PROBLEM DETAILS>
Locate every line in the entries below that contains the string "寄宿贫困生资助人次", and copy each of those lines.

── DATASET EXTRACT

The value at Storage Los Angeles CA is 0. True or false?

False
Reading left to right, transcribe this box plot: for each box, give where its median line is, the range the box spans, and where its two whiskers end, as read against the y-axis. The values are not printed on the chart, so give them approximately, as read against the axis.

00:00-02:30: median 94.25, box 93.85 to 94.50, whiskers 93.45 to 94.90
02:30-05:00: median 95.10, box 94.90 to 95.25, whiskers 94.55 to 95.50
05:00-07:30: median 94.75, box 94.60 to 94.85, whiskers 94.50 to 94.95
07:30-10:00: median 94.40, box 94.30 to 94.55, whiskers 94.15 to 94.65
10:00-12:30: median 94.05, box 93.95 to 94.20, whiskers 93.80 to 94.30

────
── DATASET EXTRACT

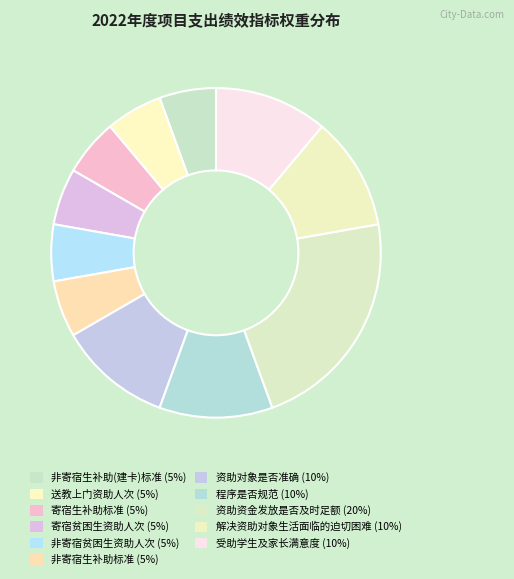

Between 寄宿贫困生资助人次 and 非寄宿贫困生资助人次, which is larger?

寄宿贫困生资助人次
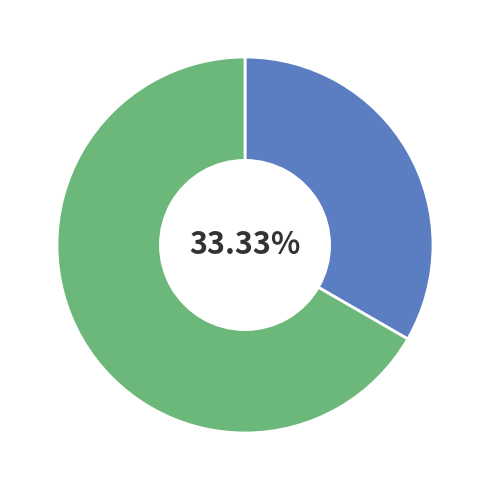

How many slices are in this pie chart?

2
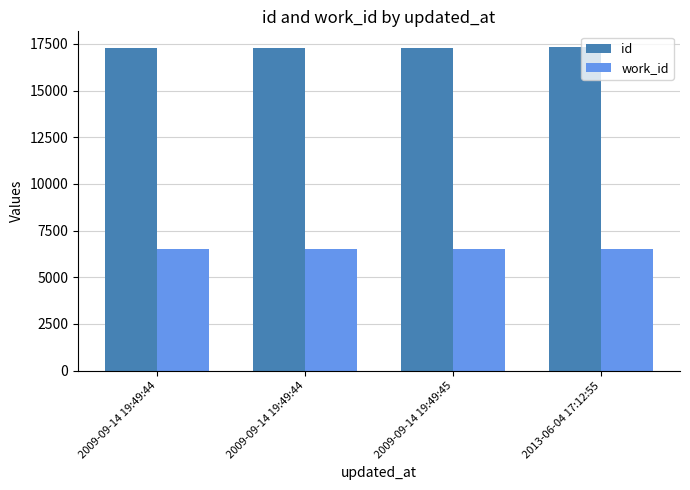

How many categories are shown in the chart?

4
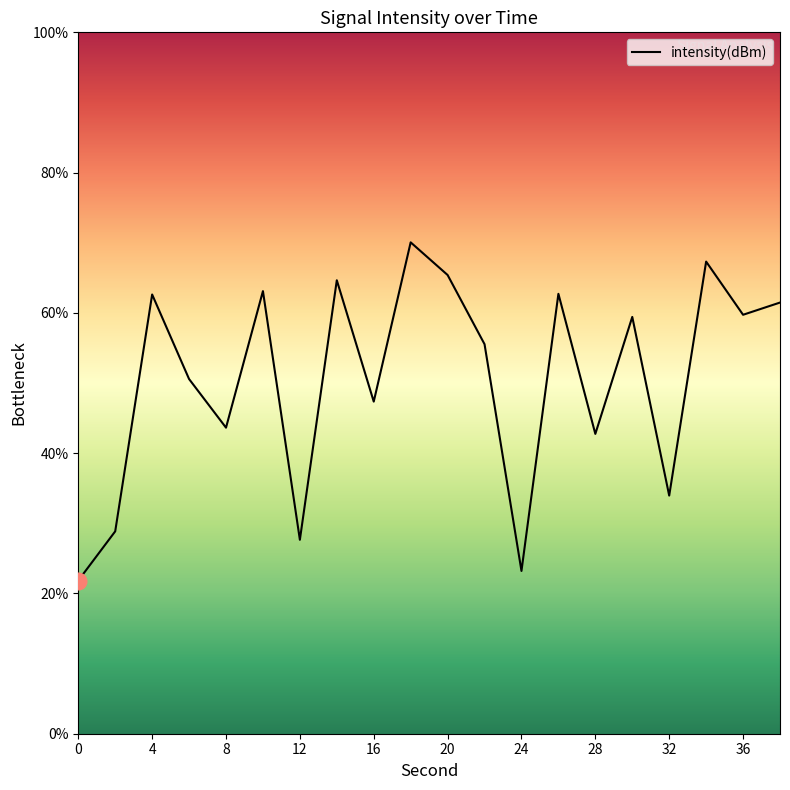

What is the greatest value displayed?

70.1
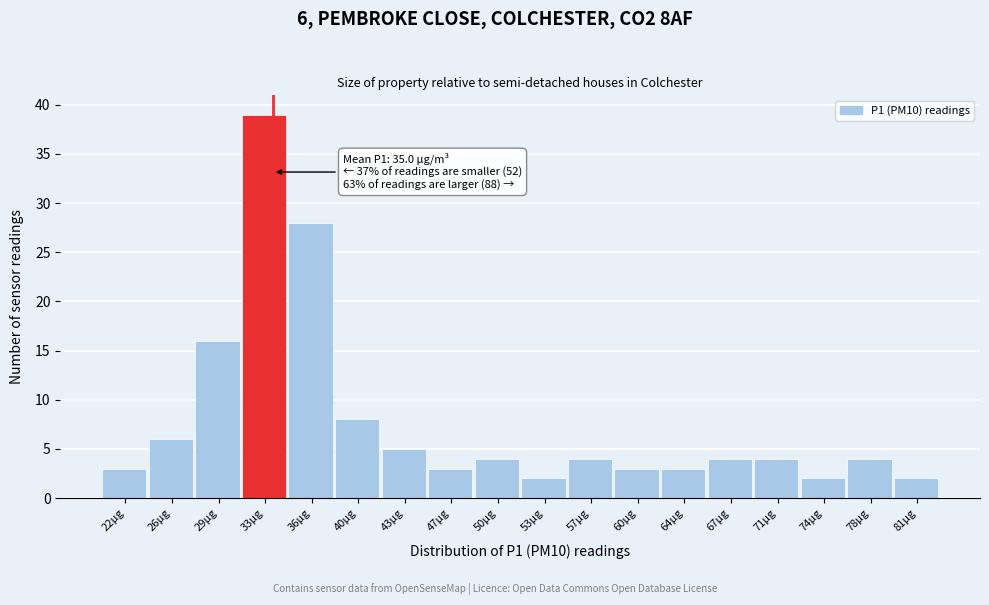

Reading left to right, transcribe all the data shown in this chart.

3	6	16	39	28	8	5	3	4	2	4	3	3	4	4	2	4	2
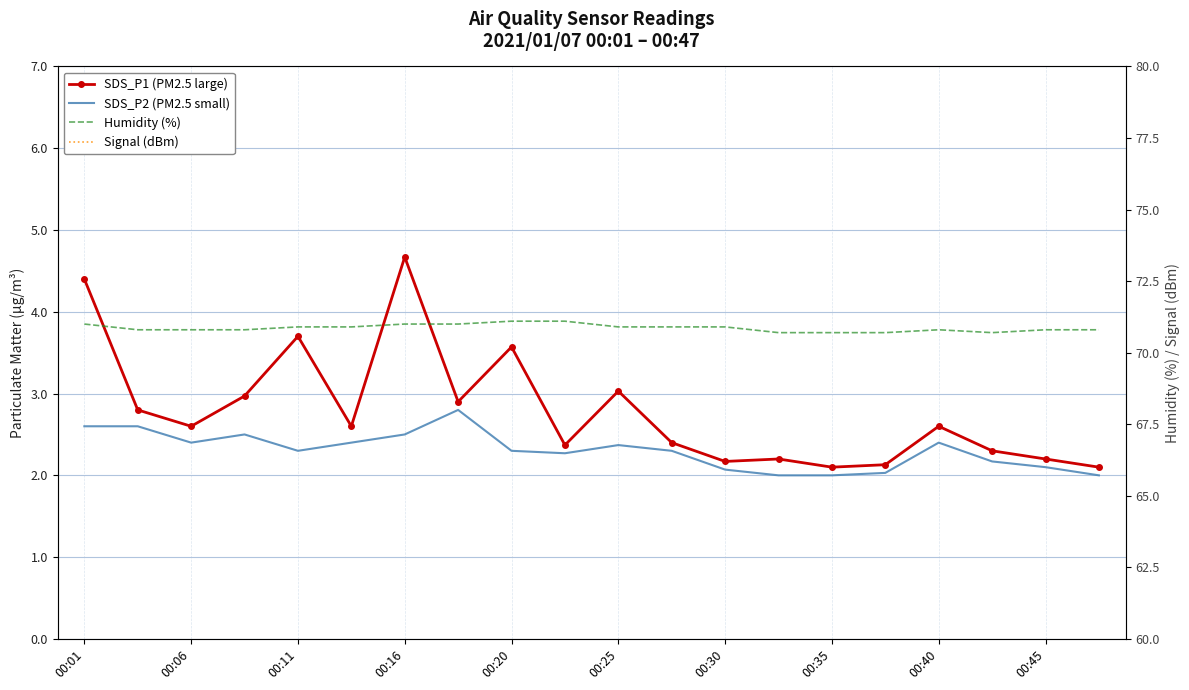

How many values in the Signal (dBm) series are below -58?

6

────

TASK RESPONSE>
Between 寄宿贫困生资助人次 and 非寄宿贫困生资助人次, which is larger?
寄宿贫困生资助人次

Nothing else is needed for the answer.